Il assure que son retour au club comme entraîneur du centre de formation ou adjoint a été refusé quatre fois. Il en garde un goût amer. « Peut-être qu’Arsène pensait que je serais une menace pour lui, écrit-il dans le Sun. Il semblait préférer un assistant comme Pat Rice ou Steve Bould, deux grands hommes du club qui ne lui voleront pas dans les plumes. Il est tellement dominant qu’il n’allait probablement pas aimer que je lui dise : ‘’on concède trop de buts, je vais m’occuper de la défense aujourd’hui et les organiser’’. » 

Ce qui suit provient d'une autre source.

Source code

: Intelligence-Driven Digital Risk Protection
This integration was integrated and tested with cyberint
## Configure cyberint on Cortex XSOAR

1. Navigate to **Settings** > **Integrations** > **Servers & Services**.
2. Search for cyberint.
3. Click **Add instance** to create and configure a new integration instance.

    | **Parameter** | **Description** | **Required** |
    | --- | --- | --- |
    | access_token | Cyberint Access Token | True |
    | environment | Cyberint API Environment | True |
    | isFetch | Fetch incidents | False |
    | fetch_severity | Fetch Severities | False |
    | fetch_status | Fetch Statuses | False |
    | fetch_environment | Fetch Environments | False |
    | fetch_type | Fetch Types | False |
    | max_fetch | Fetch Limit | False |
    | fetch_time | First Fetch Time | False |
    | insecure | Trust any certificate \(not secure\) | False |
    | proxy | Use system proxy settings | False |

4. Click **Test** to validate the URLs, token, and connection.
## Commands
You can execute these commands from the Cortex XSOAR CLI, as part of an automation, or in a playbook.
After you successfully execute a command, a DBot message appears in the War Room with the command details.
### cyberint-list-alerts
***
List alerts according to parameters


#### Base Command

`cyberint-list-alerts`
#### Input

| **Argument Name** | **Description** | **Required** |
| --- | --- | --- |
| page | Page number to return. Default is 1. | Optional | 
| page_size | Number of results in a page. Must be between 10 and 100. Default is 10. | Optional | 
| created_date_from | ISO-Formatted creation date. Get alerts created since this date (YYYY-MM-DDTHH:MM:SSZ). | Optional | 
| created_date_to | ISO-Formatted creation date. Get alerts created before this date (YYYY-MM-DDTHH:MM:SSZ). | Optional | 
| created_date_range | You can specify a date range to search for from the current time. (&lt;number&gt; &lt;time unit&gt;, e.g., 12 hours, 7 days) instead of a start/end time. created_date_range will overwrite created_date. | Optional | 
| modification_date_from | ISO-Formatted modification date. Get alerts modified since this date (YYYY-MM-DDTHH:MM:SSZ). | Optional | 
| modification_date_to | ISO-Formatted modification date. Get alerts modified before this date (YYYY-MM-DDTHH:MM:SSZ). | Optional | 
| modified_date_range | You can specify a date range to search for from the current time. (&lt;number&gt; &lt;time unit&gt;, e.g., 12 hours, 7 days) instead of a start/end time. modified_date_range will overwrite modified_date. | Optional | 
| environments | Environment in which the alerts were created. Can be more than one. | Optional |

« Il serait incapable de s’en sortir en entraînant »

« Parce qu’Arsène n’est pas un entraîneur et c’est la deuxième raison pour laquelle il n’a pas voulu de moi, estime-t-il. Entraîner n’est pas le point fort d’Arsène. Dans le brouillon d’origine, je disais même qu’il serait incapable de s’en sortir en entraînant. Puis, j’ai changé la formule parce que ça n’allait pas. Tout me laissait penser que je n’aurais aucune chance tant qu’Arsène serait là. Bien que je l’ai respecté pour sa longue et fructueuse carrière, ma volonté de commenter sur lui et l’équipe ont probablement joué contre moi. » Ses expériences ratées comme entraîneur peut-être aussi.